Ainda durante a declaração, Trump mencionou o fato de a Espanha ter sido o único país da Organização do Tratado do Atlântico Norte (Otan) a se negar a subir a taxa de importação no país para 5%. “Eu não acho que eles gostariam de concordar em subir para nada. Eles queriam manter em 2% e eles não pagam os 2%. Então, vamos cortar todo o comércio com a Espanha. Não queremos nada com a Espanha”, acrescentou Trump.
O ministro dos Negócios Estrangeiros da Espanha, José Manuel Albares, confirmou, nessa segunda-feira (2/3), ter negado o uso das bases aos Estados Unidos.

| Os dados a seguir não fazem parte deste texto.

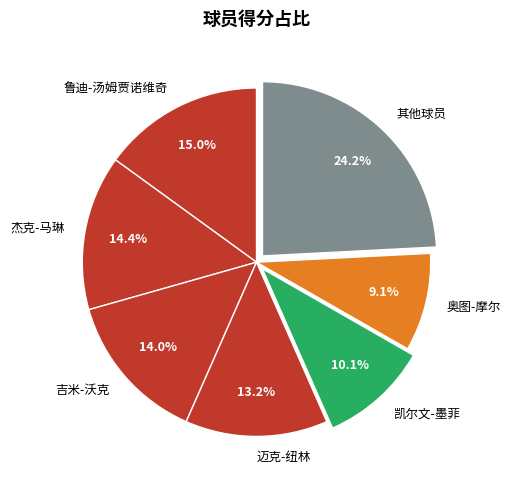

Which has a higher value, 鲁迪-汤姆贾诺维奇 or 迈克-纽林?

鲁迪-汤姆贾诺维奇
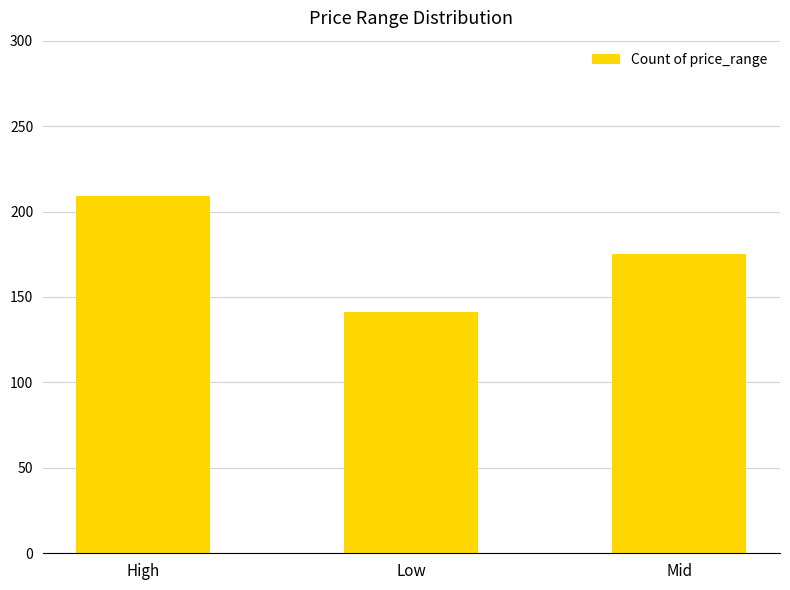

Is it true that the value at High is 209?

True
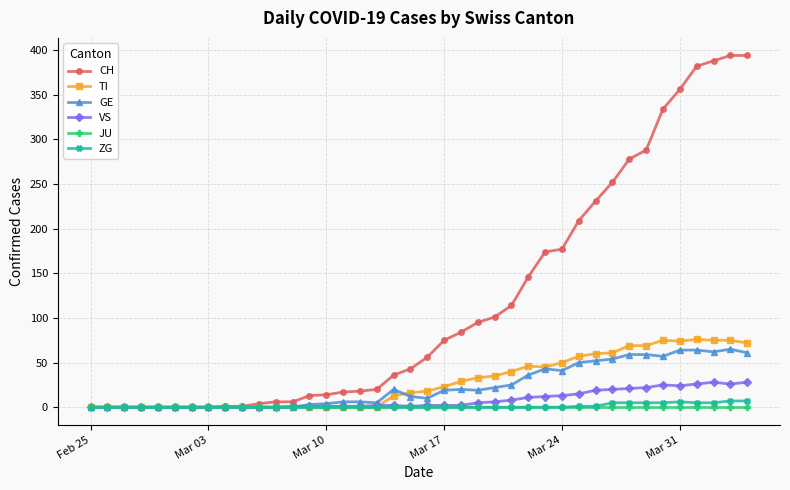

Which series has the widest spread of values?

CH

Em entrevista à rádio pública espanhola RTVE, disse que a soberania espanhola prevaleceria no controle das bases de Rota e Morón de la Frontera, no sul do território do país.
“Não vamos emprestar as nossas bases para nada que não esteja no Tratado ou que não se enquadre na Carta das Nações Unidas. São bases de uso conjunto, mas de soberania espanhola e, portanto, a Espanha tem a última palavra sobre o uso dessas bases”, reforçou. Ele ainda contou que os EUA não haviam informado os espanhóis sobre o ataque com antecedência.